(Object state transitions)

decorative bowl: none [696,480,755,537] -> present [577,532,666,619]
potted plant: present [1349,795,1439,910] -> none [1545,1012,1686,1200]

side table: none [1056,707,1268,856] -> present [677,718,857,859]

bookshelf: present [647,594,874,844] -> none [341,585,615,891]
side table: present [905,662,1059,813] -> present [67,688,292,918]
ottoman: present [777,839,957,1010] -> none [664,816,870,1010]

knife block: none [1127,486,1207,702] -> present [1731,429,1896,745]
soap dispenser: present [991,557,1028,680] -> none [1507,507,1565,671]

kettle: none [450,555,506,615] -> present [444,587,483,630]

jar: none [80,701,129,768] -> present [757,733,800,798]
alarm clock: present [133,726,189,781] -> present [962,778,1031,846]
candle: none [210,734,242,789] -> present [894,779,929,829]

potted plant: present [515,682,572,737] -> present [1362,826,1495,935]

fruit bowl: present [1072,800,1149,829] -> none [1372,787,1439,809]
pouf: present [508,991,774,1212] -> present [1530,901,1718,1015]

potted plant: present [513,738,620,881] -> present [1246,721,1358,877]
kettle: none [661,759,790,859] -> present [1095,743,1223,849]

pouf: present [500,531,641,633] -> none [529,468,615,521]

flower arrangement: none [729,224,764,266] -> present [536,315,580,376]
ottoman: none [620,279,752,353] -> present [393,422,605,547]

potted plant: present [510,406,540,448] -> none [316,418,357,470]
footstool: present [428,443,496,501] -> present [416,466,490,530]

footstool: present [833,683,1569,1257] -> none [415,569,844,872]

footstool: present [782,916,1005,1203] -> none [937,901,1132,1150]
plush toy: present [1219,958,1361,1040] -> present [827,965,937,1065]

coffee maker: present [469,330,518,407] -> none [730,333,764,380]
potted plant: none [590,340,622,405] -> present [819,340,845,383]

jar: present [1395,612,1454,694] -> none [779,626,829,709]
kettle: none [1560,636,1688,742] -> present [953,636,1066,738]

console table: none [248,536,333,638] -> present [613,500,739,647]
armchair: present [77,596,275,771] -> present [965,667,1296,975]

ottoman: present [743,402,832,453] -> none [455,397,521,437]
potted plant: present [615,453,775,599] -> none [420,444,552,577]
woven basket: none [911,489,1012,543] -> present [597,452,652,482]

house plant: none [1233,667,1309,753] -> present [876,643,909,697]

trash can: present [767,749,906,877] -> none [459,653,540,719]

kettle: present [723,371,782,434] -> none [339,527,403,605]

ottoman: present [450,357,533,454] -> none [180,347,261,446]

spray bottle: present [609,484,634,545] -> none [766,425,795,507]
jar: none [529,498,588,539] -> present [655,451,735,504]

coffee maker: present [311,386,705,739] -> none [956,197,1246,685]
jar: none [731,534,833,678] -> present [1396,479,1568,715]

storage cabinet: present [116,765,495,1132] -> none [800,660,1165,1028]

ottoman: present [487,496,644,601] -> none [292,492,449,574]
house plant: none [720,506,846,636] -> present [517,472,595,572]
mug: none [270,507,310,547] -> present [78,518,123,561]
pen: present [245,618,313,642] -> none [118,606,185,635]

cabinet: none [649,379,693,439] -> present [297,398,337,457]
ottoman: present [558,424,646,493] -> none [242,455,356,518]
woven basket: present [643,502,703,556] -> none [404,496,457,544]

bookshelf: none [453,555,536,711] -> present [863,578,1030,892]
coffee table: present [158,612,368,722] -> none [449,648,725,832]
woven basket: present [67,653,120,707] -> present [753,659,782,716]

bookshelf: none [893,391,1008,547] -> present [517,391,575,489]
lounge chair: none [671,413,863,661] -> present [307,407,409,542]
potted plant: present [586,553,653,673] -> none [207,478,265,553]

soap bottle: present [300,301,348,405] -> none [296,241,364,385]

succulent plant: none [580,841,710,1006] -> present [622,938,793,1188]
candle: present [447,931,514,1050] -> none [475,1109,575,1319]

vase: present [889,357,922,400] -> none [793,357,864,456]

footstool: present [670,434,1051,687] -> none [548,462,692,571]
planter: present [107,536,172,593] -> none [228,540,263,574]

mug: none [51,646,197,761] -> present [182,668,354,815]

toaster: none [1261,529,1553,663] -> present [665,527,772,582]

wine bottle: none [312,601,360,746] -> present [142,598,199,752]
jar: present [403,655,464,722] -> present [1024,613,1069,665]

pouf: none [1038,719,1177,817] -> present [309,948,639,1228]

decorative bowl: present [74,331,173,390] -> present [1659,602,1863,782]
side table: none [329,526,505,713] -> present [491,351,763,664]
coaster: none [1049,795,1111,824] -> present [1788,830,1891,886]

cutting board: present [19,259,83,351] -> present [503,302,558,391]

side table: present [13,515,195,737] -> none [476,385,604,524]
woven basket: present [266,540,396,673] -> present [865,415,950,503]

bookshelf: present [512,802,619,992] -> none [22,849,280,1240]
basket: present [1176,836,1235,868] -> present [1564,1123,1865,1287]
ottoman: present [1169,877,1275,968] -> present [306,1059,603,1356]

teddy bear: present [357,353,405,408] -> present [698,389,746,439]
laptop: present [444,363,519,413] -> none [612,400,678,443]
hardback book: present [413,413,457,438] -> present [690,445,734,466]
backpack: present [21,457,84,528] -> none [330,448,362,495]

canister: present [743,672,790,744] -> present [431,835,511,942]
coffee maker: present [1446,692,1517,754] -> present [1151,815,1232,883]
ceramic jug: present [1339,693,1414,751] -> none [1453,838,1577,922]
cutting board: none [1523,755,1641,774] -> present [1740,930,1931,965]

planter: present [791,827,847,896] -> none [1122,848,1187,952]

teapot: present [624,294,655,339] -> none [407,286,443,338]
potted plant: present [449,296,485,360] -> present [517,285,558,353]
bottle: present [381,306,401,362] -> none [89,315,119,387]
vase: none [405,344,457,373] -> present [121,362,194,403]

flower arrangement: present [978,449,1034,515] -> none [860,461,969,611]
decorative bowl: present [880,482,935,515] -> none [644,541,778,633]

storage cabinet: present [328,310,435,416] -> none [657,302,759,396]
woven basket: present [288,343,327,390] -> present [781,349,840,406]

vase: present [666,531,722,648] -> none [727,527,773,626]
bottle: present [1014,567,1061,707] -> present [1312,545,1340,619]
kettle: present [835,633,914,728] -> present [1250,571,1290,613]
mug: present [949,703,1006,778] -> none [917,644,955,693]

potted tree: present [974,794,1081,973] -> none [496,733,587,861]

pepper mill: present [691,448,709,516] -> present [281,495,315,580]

REQUIRED WORK » Each record above should be set down again in its exact wording.

WRITTEN ANSWER »
decorative bowl: none [696,480,755,537] -> present [577,532,666,619]
potted plant: present [1349,795,1439,910] -> none [1545,1012,1686,1200]

side table: none [1056,707,1268,856] -> present [677,718,857,859]

bookshelf: present [647,594,874,844] -> none [341,585,615,891]
side table: present [905,662,1059,813] -> present [67,688,292,918]
ottoman: present [777,839,957,1010] -> none [664,816,870,1010]

knife block: none [1127,486,1207,702] -> present [1731,429,1896,745]
soap dispenser: present [991,557,1028,680] -> none [1507,507,1565,671]

kettle: none [450,555,506,615] -> present [444,587,483,630]

jar: none [80,701,129,768] -> present [757,733,800,798]
alarm clock: present [133,726,189,781] -> present [962,778,1031,846]
candle: none [210,734,242,789] -> present [894,779,929,829]

potted plant: present [515,682,572,737] -> present [1362,826,1495,935]

fruit bowl: present [1072,800,1149,829] -> none [1372,787,1439,809]
pouf: present [508,991,774,1212] -> present [1530,901,1718,1015]

potted plant: present [513,738,620,881] -> present [1246,721,1358,877]
kettle: none [661,759,790,859] -> present [1095,743,1223,849]

pouf: present [500,531,641,633] -> none [529,468,615,521]

flower arrangement: none [729,224,764,266] -> present [536,315,580,376]
ottoman: none [620,279,752,353] -> present [393,422,605,547]

potted plant: present [510,406,540,448] -> none [316,418,357,470]
footstool: present [428,443,496,501] -> present [416,466,490,530]

footstool: present [833,683,1569,1257] -> none [415,569,844,872]

footstool: present [782,916,1005,1203] -> none [937,901,1132,1150]
plush toy: present [1219,958,1361,1040] -> present [827,965,937,1065]

coffee maker: present [469,330,518,407] -> none [730,333,764,380]
potted plant: none [590,340,622,405] -> present [819,340,845,383]

jar: present [1395,612,1454,694] -> none [779,626,829,709]
kettle: none [1560,636,1688,742] -> present [953,636,1066,738]

console table: none [248,536,333,638] -> present [613,500,739,647]
armchair: present [77,596,275,771] -> present [965,667,1296,975]

ottoman: present [743,402,832,453] -> none [455,397,521,437]
potted plant: present [615,453,775,599] -> none [420,444,552,577]
woven basket: none [911,489,1012,543] -> present [597,452,652,482]

house plant: none [1233,667,1309,753] -> present [876,643,909,697]

trash can: present [767,749,906,877] -> none [459,653,540,719]

kettle: present [723,371,782,434] -> none [339,527,403,605]

ottoman: present [450,357,533,454] -> none [180,347,261,446]

spray bottle: present [609,484,634,545] -> none [766,425,795,507]
jar: none [529,498,588,539] -> present [655,451,735,504]

coffee maker: present [311,386,705,739] -> none [956,197,1246,685]
jar: none [731,534,833,678] -> present [1396,479,1568,715]

storage cabinet: present [116,765,495,1132] -> none [800,660,1165,1028]

ottoman: present [487,496,644,601] -> none [292,492,449,574]
house plant: none [720,506,846,636] -> present [517,472,595,572]
mug: none [270,507,310,547] -> present [78,518,123,561]
pen: present [245,618,313,642] -> none [118,606,185,635]

cabinet: none [649,379,693,439] -> present [297,398,337,457]
ottoman: present [558,424,646,493] -> none [242,455,356,518]
woven basket: present [643,502,703,556] -> none [404,496,457,544]

bookshelf: none [453,555,536,711] -> present [863,578,1030,892]
coffee table: present [158,612,368,722] -> none [449,648,725,832]
woven basket: present [67,653,120,707] -> present [753,659,782,716]

bookshelf: none [893,391,1008,547] -> present [517,391,575,489]
lounge chair: none [671,413,863,661] -> present [307,407,409,542]
potted plant: present [586,553,653,673] -> none [207,478,265,553]

soap bottle: present [300,301,348,405] -> none [296,241,364,385]

succulent plant: none [580,841,710,1006] -> present [622,938,793,1188]
candle: present [447,931,514,1050] -> none [475,1109,575,1319]

vase: present [889,357,922,400] -> none [793,357,864,456]

footstool: present [670,434,1051,687] -> none [548,462,692,571]
planter: present [107,536,172,593] -> none [228,540,263,574]

mug: none [51,646,197,761] -> present [182,668,354,815]

toaster: none [1261,529,1553,663] -> present [665,527,772,582]

wine bottle: none [312,601,360,746] -> present [142,598,199,752]
jar: present [403,655,464,722] -> present [1024,613,1069,665]

pouf: none [1038,719,1177,817] -> present [309,948,639,1228]

decorative bowl: present [74,331,173,390] -> present [1659,602,1863,782]
side table: none [329,526,505,713] -> present [491,351,763,664]
coaster: none [1049,795,1111,824] -> present [1788,830,1891,886]

cutting board: present [19,259,83,351] -> present [503,302,558,391]

side table: present [13,515,195,737] -> none [476,385,604,524]
woven basket: present [266,540,396,673] -> present [865,415,950,503]

bookshelf: present [512,802,619,992] -> none [22,849,280,1240]
basket: present [1176,836,1235,868] -> present [1564,1123,1865,1287]
ottoman: present [1169,877,1275,968] -> present [306,1059,603,1356]

teddy bear: present [357,353,405,408] -> present [698,389,746,439]
laptop: present [444,363,519,413] -> none [612,400,678,443]
hardback book: present [413,413,457,438] -> present [690,445,734,466]
backpack: present [21,457,84,528] -> none [330,448,362,495]

canister: present [743,672,790,744] -> present [431,835,511,942]
coffee maker: present [1446,692,1517,754] -> present [1151,815,1232,883]
ceramic jug: present [1339,693,1414,751] -> none [1453,838,1577,922]
cutting board: none [1523,755,1641,774] -> present [1740,930,1931,965]

planter: present [791,827,847,896] -> none [1122,848,1187,952]

teapot: present [624,294,655,339] -> none [407,286,443,338]
potted plant: present [449,296,485,360] -> present [517,285,558,353]
bottle: present [381,306,401,362] -> none [89,315,119,387]
vase: none [405,344,457,373] -> present [121,362,194,403]

flower arrangement: present [978,449,1034,515] -> none [860,461,969,611]
decorative bowl: present [880,482,935,515] -> none [644,541,778,633]

storage cabinet: present [328,310,435,416] -> none [657,302,759,396]
woven basket: present [288,343,327,390] -> present [781,349,840,406]

vase: present [666,531,722,648] -> none [727,527,773,626]
bottle: present [1014,567,1061,707] -> present [1312,545,1340,619]
kettle: present [835,633,914,728] -> present [1250,571,1290,613]
mug: present [949,703,1006,778] -> none [917,644,955,693]

potted tree: present [974,794,1081,973] -> none [496,733,587,861]

pepper mill: present [691,448,709,516] -> present [281,495,315,580]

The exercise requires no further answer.